Exactly as they appear below, repeat the lines from the one with "Мерида Агилар —" through the one with "Кузьмова — Чакаревич", and no others.

Segment Start: RECORDS FOR THE EXERCISE

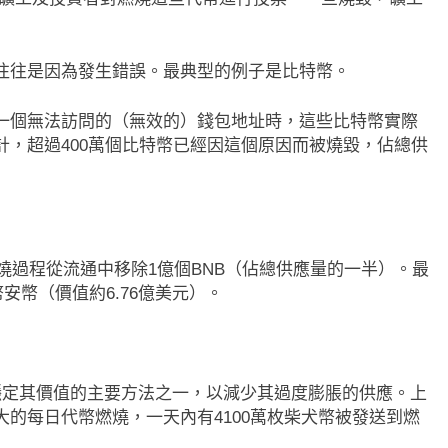
Circle Q2逆轉虧損 惟遭摩根士丹
德條款談判陷僵局！
砍目標價 市場聚焦流通量萎縮
往往是因為發生錯誤。最典型的例子是比特幣。
SEC調查特朗普迷因
1 年 Ago
一個無法訪問的（無效的）錢包地址時，這些比特幣實際
，超過400萬個比特幣已經因這個原因而被燒毀，佔總供
燃燒過程從流通中移除1億個BNB（佔總供應量的一半）。最
安幣（價值約6.76億美元）。
燒來穩定其價值的主要方法之一，以減少其過度膨脹的供應。上
的每日代幣燃燒，一天內有4100萬枚柴犬幣被發送到燃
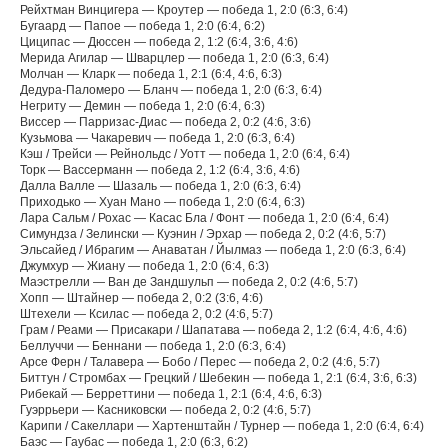
Рейхтман Винцигера — Кроутер — победа 1, 2:0 (6:3, 6:4)
Бугаард — Папое — победа 1, 2:0 (6:4, 6:2)
Циципас — Дюссен — победа 2, 1:2 (6:4, 3:6, 4:6)
Мерида Агилар — Шварцлер — победа 1, 2:0 (6:3, 6:4)
Молчан — Кларк — победа 1, 2:1 (6:4, 4:6, 6:3)
Дедура-Паломеро — Бланч — победа 1, 2:0 (6:3, 6:4)
Негриту — Демин — победа 1, 2:0 (6:4, 6:3)
Виссер — Парризас-Диас — победа 2, 0:2 (4:6, 3:6)
Кузьмова — Чакаревич — победа 1, 2:0 (6:3, 6:4)
Кэш / Трейси — Рейнольдс / Уотт — победа 1, 2:0 (6:4, 6:4)
Торк — Вассерманн — победа 2, 1:2 (6:4, 3:6, 4:6)
Далла Валле — Шазаль — победа 1, 2:0 (6:3, 6:4)
Приходько — Хуан Мано — победа 1, 2:0 (6:4, 6:3)
Лара Сальм / Рохас — Касас Бла / Фонт — победа 1, 2:0 (6:4, 6:4)
Симундза / Зелински — Куэнин / Эрхар — победа 2, 0:2 (4:6, 5:7)
Эльсайед / Ибрагим — Анаватан / Йылмаз — победа 1, 2:0 (6:3, 6:4)
Джумхур — Жиану — победа 1, 2:0 (6:4, 6:3)
Маэстрелли — Ван де Зандшульп — победа 2, 0:2 (4:6, 5:7)
Хопп — Штайнер — победа 2, 0:2 (3:6, 4:6)
Штехели — Ксилас — победа 2, 0:2 (4:6, 5:7)
Грам / Реами — Присакари / Шапатава — победа 2, 1:2 (6:4, 4:6, 4:6)
Беллуччи — Беннани — победа 1, 2:0 (6:3, 6:4)
Арсе Ферн / Талавера — Бобо / Перес — победа 2, 0:2 (4:6, 5:7)
Биттун / Стромбах — Грецкий / Шебекин — победа 1, 2:1 (6:4, 3:6, 6:3)
Рибекай — Берреттини — победа 1, 2:1 (6:4, 4:6, 6:3)
Гуэррьери — Касниковски — победа 2, 0:2 (4:6, 5:7)
Карипи / Сакеллари — Хартенштайн / Турнер — победа 1, 2:0 (6:4, 6:4)
Баэс — Гаубас — победа 1, 2:0 (6:3, 6:2)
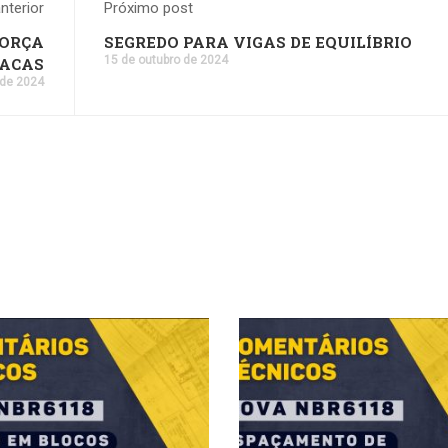
nterior
Próximo post
FORÇA
SEGREDO PARA VIGAS DE EQUILÍBRIO
15 de outubro de 2024
TACAS
 de 2024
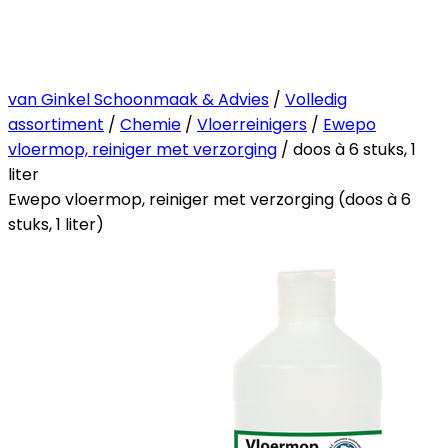
van Ginkel Schoonmaak & Advies
/
Volledig
assortiment
/
Chemie
/
Vloerreinigers
/
Ewepo
vloermop, reiniger met verzorging
/ doos à 6 stuks, 1
liter
Ewepo vloermop, reiniger met verzorging (doos à 6
stuks, 1 liter)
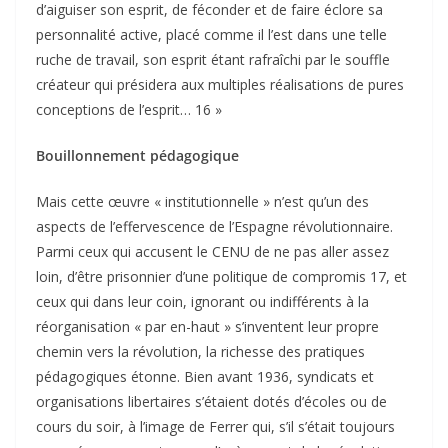
d’aiguiser son esprit, de féconder et de faire éclore sa
personnalité active, placé comme il l’est dans une telle
ruche de travail, son esprit étant rafraîchi par le souffle
créateur qui présidera aux multiples réalisations de pures
conceptions de l’esprit… 16 »
Bouillonnement pédagogique
Mais cette œuvre « institutionnelle » n’est qu’un des
aspects de l’effervescence de l’Espagne révolutionnaire.
Parmi ceux qui accusent le CENU de ne pas aller assez
loin, d’être prisonnier d’une politique de compromis 17, et
ceux qui dans leur coin, ignorant ou indifférents à la
réorganisation « par en-haut » s’inventent leur propre
chemin vers la révolution, la richesse des pratiques
pédagogiques étonne. Bien avant 1936, syndicats et
organisations libertaires s’étaient dotés d’écoles ou de
cours du soir, à l’image de Ferrer qui, s’il s’était toujours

Segment End: RECORDS FOR THE EXERCISE

» **RESULT OF THE EXERCISE**
Мерида Агилар — Шварцлер — победа 1, 2:0 (6:3, 6:4)
Молчан — Кларк — победа 1, 2:1 (6:4, 4:6, 6:3)
Дедура-Паломеро — Бланч — победа 1, 2:0 (6:3, 6:4)
Негриту — Демин — победа 1, 2:0 (6:4, 6:3)
Виссер — Парризас-Диас — победа 2, 0:2 (4:6, 3:6)
Кузьмова — Чакаревич — победа 1, 2:0 (6:3, 6:4)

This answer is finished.